Clinical work with people with sexual problems, like therapy with those who arrive complaining of other mental difficulties, often proves to be more complex than research has indicated. The complexity is not so much accounted for by practitioners’ inadequate grasp of the presenting problems as it is by reality. Afflicted men and women in every age group are dynamic, maturing beings. They create private meanings from their diverse life experiences. When they seek help, they have an array of circumstances competing for their attention. Often their presenting problem is the lesser of their limiting patterns. Clinicians look to colleagues who conduct research to provide us with new concepts about a problem, its sources, and effective interventions. We hope that their efforts will take us a little farther in our efforts to help the sexually distressed. Sometimes research does. The rate, however, is low.
The editors of this fine book trust in the utility and power of scientifically derived information about human sexual problems. They have a point when they assert that such information is the best way to train students to be clinicians or researchers. They have given their 39 authors free rein to exhaust their topics in 17 chapters. The average chapter consists of 38 pages with an extensive bibliography. The editors are interested in ideas that do not pathologize unconventional sexual identity development. Most authors are academic psychologists who write from social, psychological, or cultural perspectives. Biology is not heavily emphasized in the book. None of the authors seems to have a striking allegiance to a particular mental health ideology. Many have committed viewpoints.

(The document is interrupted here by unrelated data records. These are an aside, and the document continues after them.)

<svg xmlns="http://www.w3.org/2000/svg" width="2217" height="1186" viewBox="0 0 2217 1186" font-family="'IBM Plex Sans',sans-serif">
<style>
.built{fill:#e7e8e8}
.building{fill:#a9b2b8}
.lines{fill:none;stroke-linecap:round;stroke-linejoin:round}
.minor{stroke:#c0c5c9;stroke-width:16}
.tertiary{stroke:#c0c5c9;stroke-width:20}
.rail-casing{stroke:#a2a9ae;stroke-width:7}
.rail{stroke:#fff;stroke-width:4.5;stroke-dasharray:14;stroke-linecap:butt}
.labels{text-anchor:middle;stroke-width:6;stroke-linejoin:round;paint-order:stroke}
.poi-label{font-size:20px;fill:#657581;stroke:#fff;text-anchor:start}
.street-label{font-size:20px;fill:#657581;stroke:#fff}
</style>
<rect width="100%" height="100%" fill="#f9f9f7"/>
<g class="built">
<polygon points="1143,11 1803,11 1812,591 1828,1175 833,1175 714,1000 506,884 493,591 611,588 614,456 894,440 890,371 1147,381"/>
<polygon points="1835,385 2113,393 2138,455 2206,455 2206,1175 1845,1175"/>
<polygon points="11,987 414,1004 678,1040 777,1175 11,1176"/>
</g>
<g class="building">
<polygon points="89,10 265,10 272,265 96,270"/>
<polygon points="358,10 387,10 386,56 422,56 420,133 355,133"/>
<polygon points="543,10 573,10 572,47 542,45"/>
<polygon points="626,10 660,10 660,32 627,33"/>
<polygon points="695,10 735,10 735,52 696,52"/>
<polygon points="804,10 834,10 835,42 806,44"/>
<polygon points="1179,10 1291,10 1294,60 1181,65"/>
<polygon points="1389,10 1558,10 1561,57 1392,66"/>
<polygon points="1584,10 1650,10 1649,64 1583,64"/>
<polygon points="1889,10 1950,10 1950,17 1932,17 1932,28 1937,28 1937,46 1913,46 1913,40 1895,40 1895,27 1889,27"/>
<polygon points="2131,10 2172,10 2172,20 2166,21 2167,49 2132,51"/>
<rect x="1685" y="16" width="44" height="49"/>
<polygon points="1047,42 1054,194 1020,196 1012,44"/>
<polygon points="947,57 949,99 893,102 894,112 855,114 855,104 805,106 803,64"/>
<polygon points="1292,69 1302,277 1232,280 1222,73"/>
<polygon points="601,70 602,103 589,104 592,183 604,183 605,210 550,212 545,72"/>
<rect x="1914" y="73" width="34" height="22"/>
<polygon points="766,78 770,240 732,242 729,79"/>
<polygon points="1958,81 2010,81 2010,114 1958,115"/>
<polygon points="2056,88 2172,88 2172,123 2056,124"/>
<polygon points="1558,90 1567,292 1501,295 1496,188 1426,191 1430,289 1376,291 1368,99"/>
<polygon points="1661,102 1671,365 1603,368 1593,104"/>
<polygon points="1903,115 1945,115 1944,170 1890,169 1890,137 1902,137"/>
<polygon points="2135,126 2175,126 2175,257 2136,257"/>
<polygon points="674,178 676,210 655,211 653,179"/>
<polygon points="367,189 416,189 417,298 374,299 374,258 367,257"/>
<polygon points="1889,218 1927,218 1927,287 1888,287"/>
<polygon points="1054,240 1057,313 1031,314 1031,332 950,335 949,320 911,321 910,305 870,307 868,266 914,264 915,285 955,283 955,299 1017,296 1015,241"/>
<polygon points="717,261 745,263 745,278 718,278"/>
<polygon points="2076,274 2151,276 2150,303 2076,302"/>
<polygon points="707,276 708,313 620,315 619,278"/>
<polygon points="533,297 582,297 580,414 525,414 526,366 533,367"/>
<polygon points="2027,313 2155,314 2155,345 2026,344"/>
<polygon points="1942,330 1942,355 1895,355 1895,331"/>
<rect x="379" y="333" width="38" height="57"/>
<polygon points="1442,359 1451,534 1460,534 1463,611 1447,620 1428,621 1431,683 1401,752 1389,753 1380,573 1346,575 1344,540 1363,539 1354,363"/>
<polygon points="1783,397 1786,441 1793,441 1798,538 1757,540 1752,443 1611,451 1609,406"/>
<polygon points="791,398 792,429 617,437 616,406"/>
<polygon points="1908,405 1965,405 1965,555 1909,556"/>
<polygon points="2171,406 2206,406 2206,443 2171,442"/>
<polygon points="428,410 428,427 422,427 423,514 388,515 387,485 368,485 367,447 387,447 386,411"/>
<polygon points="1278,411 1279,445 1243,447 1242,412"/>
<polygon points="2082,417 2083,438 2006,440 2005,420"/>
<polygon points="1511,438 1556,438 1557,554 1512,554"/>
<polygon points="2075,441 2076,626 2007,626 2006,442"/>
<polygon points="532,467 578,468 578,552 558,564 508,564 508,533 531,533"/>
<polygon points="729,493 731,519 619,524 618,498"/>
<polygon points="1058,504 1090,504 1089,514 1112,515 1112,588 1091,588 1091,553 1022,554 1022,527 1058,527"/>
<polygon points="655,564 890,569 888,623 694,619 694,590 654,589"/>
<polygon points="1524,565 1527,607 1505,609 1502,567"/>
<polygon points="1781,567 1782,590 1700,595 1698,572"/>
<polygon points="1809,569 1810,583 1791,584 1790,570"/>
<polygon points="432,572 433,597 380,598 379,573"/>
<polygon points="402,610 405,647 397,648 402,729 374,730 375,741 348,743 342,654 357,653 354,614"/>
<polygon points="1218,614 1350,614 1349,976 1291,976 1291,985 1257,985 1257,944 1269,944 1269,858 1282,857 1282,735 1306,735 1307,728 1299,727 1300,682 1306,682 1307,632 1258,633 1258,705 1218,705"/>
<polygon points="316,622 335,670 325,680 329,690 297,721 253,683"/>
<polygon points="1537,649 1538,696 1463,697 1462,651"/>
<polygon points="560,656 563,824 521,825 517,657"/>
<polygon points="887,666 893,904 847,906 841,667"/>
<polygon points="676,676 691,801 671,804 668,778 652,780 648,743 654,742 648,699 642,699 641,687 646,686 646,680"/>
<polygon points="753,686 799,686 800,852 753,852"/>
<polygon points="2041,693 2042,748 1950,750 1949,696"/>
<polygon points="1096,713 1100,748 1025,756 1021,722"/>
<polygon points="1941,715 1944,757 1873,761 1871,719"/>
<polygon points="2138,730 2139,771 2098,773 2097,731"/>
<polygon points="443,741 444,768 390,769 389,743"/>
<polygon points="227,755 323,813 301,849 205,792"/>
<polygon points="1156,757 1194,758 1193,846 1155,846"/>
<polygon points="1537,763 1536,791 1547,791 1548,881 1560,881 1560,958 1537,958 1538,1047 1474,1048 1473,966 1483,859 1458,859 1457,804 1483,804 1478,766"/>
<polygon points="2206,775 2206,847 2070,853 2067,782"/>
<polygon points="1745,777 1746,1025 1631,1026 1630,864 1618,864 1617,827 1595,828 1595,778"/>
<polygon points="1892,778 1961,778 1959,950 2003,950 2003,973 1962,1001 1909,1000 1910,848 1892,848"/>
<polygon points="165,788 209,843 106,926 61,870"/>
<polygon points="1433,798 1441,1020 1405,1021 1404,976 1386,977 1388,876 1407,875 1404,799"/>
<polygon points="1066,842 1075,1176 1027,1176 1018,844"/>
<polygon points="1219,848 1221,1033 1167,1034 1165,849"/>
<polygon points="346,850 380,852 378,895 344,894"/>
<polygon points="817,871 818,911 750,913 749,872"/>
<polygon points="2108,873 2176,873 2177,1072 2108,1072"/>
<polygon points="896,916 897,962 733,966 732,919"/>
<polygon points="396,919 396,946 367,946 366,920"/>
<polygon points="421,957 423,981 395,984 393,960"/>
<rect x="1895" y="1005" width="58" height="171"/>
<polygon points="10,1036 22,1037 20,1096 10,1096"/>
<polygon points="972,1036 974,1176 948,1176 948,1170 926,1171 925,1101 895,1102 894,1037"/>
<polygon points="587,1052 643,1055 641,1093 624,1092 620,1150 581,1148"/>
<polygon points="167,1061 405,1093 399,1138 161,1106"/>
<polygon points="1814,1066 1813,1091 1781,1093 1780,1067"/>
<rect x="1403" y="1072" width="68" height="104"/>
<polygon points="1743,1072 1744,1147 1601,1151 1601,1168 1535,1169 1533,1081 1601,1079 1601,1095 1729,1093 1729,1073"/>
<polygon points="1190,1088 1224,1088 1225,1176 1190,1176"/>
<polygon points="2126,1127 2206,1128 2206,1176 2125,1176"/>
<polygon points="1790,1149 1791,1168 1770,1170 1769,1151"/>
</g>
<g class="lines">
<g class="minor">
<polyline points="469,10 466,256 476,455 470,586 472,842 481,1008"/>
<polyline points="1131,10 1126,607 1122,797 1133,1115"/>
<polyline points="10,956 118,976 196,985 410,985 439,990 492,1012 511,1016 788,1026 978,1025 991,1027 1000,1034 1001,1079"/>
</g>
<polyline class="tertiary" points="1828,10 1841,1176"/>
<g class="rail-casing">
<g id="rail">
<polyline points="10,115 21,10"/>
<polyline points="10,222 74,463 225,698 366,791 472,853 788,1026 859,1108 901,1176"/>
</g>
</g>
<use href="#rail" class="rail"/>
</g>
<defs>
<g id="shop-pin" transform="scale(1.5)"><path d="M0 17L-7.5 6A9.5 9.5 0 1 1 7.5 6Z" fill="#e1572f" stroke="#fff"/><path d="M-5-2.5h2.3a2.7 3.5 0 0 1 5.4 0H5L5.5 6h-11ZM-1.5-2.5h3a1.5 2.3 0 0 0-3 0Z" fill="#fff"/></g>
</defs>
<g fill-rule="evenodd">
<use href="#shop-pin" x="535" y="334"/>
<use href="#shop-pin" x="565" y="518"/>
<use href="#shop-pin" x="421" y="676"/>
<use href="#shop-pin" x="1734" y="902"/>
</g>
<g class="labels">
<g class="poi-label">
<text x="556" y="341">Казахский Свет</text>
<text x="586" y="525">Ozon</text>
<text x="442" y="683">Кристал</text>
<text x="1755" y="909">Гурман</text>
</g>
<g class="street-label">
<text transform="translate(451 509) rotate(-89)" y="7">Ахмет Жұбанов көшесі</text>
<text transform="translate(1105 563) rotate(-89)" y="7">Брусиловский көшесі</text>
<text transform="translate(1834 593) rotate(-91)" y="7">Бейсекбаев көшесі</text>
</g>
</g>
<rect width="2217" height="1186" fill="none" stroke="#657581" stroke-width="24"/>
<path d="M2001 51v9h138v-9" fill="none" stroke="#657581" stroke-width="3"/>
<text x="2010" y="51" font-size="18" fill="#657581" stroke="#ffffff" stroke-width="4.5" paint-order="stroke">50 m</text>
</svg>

The book has five sections. The first, titled Background, has superb chapters on research and male and female sexuality and should be required reading for everyone with a professional interest in sexuality. The Core Issues section, besides covering the topics of gender transpositions, varieties of orientation, and erotic fantasies, refreshingly includes a chapter on love. Although victimization has its own section, the topic is frequently addressed elsewhere in the book. The victimizations caused by HIV/AIDS, incest, childhood sexual abuse, varieties of rape, therapist-patient sex, and Internet addiction are discussed, as is treatment of sexual minorities, disabled people, and older adults.
One compelling chapter, “Genital Surgery in Children Below the Age of Consent” in the Issues of Cultural Concern section, is far more polemical than the rest. The authors used the term “mutilation” for the Sudanese practice of female circumcision, the treatment of intersexed babies, and the circumcision of American neonatal boys. Their purpose is to change values. Their grassroots political approach added to my appreciation of those academics whose viewpoints are more prudently uncertain and who take more trouble to be respectful and balanced in their presentations.
It was a pleasure to be in the company of the talented cadre of thinkers assembled by Szuchman and Muscarella, despite the occasional rant, holier-than-thou attitude, or unbalanced emphasis on the lack of data. Many chapters are terrific; none is less than good. Psychological Perspectives on Human Sexuality provides the intellectual background for understanding many important matters. Clinicians like myself will want it on our bookshelves and will recommend it often to students and colleagues.
The book provides much more background for clinicians than guidance for being a therapist. It is relatively silent about two highly relevant current issues: the explosion of progress in our ability to help erectile dysfunction pharmacologically and the frustrating inability to avoid sexual side effects in many psychotropic medications. While clinicians are immersed in intangible forces such as relationship evolution, the consequences of past personal choices, and defenses against knowing and feeling when we attempt to help a person or couple, researchers must deal with measurable matters. This provides their data with their strengths and their limitations. Happily for the reader, most of the authors recognize that in our quest to help others most of us do our best with the tools that we have. A few strident voices shout about our incomplete knowledge; these are the ones, ironically, who demand that things be their way. This is the varied landscape of the profession dealing with human sexuality that Szuchman and Muscarella have ably illuminated for us.
Librarians, invest in this one. Psychological Perspectives on Human Sexuality has too much to offer faculty and trainees to allow the work of these 41 people to drift away into a line item on their curriculum vitae.